In a recent review, David A. Bell compares Mark C. Taylor to Thomas Friedman -- it's cold, but apt. Taylor isn't a public intellectual so much as a public anti-intellectual, an outlier who can't possibly represent higher ed in general but whose voice is disproportionately amplified by the mainstream media. In fact, it may be Taylor's own tunnel vision that's the most powerful argument against (a segment of) the academic system that he decries, for the problems he rails against, when they are real problems at all, only exist in his highly idiosyncratic situation. As Bell puts it:
He dismisses—in a few sentences—the idea that [tenure] might protect academic freedom, noting that he has never personally seen it under threat, and that in forty years of teaching he has never met a professor “who was more willing to express his or her views after tenure than before.”

On the second of these points, I can only conclude that Taylor and I know a very different set of academics.

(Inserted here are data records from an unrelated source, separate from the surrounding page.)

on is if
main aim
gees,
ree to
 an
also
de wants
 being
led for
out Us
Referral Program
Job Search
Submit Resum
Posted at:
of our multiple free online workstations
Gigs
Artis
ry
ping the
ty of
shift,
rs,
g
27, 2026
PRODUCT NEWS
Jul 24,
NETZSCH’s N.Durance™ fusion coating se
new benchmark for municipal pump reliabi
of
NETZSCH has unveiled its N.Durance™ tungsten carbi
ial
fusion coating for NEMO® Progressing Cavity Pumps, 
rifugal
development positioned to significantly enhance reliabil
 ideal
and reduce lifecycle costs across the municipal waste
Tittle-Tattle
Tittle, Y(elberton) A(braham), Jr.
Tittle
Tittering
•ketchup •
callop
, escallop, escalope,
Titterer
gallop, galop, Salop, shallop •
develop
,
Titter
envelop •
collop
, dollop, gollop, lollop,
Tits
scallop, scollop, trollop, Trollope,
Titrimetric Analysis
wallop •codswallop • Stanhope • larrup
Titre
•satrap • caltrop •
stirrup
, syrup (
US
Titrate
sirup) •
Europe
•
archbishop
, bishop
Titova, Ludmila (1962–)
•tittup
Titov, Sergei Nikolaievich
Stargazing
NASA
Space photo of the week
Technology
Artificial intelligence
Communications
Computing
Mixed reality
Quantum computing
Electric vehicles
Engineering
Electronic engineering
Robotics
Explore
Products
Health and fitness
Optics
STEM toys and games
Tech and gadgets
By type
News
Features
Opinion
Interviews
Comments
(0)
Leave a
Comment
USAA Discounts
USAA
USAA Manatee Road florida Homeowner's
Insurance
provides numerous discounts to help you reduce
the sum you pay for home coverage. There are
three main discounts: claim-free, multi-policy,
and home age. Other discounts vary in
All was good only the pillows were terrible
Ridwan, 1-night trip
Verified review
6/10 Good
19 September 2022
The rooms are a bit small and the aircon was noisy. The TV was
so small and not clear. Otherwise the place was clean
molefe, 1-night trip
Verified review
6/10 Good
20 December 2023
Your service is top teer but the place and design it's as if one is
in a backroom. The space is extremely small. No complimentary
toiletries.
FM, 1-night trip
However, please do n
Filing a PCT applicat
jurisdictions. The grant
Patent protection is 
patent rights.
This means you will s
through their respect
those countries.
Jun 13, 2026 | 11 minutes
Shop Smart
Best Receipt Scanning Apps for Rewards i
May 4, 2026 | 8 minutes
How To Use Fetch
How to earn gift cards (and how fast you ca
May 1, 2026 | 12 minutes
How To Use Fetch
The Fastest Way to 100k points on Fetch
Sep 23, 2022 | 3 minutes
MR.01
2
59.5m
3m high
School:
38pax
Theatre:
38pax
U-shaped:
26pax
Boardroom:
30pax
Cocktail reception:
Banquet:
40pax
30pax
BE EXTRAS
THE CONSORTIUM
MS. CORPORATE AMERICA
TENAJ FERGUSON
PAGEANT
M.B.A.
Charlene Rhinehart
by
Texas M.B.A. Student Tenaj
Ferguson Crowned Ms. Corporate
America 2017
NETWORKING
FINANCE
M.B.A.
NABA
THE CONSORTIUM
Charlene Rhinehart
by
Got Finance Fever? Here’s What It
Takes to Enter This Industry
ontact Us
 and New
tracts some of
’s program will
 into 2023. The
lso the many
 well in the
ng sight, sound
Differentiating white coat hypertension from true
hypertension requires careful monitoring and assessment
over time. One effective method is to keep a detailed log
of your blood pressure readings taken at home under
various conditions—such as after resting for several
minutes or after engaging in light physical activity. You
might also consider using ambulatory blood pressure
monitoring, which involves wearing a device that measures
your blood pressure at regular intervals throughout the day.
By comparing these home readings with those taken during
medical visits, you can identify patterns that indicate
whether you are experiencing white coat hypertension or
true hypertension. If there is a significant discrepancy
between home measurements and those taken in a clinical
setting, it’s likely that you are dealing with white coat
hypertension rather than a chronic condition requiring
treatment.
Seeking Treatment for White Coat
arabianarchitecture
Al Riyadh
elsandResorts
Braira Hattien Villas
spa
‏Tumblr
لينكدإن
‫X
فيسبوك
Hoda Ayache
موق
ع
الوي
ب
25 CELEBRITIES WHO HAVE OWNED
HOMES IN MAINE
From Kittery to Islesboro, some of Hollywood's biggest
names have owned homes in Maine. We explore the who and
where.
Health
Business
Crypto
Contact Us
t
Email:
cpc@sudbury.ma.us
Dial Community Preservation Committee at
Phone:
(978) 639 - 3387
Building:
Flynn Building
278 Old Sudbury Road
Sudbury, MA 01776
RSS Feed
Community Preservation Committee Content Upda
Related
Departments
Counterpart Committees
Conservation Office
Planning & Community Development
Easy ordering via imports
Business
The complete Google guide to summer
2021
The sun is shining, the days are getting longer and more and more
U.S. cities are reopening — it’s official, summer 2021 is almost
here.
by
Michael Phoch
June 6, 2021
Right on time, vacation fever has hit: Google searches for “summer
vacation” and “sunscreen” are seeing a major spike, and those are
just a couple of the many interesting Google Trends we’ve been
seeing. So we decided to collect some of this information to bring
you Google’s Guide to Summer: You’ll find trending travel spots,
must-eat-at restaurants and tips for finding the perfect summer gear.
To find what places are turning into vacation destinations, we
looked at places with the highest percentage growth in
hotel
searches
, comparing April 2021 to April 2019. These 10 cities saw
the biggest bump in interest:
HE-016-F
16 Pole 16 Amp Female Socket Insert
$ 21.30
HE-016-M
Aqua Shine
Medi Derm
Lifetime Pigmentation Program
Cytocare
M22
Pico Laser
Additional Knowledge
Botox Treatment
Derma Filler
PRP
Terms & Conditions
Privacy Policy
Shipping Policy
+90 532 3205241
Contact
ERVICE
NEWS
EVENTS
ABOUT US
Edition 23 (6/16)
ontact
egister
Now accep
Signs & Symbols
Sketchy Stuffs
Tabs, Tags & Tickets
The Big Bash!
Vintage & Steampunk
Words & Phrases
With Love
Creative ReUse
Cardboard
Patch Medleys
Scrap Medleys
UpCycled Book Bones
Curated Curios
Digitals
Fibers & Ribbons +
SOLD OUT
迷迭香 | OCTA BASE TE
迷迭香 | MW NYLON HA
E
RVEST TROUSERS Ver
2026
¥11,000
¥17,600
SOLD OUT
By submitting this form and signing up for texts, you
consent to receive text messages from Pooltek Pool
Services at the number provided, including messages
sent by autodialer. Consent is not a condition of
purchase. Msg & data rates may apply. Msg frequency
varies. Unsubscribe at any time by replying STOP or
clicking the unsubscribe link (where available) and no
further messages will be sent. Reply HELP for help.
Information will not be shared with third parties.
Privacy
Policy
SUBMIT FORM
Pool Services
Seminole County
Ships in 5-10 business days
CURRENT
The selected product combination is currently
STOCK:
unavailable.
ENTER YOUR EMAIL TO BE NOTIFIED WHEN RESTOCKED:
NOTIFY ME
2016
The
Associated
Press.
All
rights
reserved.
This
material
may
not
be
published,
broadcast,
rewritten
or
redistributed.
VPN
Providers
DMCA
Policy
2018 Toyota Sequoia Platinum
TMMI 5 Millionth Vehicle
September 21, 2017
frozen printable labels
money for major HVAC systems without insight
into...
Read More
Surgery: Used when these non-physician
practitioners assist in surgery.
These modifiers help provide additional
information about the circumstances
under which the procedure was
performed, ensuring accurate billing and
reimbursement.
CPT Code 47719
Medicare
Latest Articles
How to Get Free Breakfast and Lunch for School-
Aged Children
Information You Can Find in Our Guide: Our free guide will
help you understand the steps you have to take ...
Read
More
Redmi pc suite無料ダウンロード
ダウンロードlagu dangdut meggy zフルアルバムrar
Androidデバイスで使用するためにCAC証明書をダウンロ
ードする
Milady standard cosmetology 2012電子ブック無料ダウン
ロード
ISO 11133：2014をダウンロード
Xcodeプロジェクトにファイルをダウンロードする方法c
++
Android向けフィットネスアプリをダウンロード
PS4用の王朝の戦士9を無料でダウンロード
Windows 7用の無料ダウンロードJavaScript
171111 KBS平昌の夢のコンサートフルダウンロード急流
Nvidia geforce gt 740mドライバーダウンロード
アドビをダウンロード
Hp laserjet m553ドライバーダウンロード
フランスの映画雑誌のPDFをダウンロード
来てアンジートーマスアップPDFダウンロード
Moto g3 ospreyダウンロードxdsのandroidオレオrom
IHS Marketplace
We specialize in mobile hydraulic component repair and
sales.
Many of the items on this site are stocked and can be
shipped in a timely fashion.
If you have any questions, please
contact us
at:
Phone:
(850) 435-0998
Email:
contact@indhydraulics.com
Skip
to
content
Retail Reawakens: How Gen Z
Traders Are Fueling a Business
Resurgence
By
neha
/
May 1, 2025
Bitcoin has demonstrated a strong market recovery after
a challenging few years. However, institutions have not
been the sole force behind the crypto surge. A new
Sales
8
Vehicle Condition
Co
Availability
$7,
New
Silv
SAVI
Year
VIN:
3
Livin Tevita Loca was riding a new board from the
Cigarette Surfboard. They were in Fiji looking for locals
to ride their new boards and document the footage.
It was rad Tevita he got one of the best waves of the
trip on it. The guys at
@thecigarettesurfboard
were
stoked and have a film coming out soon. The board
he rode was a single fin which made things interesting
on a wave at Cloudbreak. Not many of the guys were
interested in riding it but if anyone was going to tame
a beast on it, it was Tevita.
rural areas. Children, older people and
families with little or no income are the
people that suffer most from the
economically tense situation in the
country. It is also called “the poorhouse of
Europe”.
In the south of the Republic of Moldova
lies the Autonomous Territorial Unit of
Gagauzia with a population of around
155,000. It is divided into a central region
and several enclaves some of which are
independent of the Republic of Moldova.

As to the first of them, well, Taylor’s personal experience came at Williams College and Columbia University. Perhaps he should think for a moment of what it might be like to teach at a large public university in a state where Tea Party members increasingly dominate the legislature, denouncing “radical professors” and calling for the further slashing of university budgets. Would he feel entirely free, at such an institution, to start a research project on, say, homoeroticism in American poetry? The evolution of dinosaurs? The history of racial discrimination in American evangelical churches? Corruption in the state senate? Lifetime tenure, for all its problems, still provides a very real safeguard for the advancement of unpopular ideas.

It's like Tina Fey told us: if you can't see outside it, then being in a bubble causes you to become a little bit dumb. Historiann has recently written about the failure of the national "conversation" on higher ed to meaningfully acknowledge state universities; Dean Dad similarly points out that such polemics never even consider the single most powerful component of public education: community colleges. The discussions of higher ed that are being privileged in the mainstream press totally ignore the vast majority of higher ed, at no risk to the people making their pronouncements but to the great detriment of most of higher ed and the students and public it serves. Mark C. Taylor, his book contract, and his repeat invitations to the New York Times are exhibit A.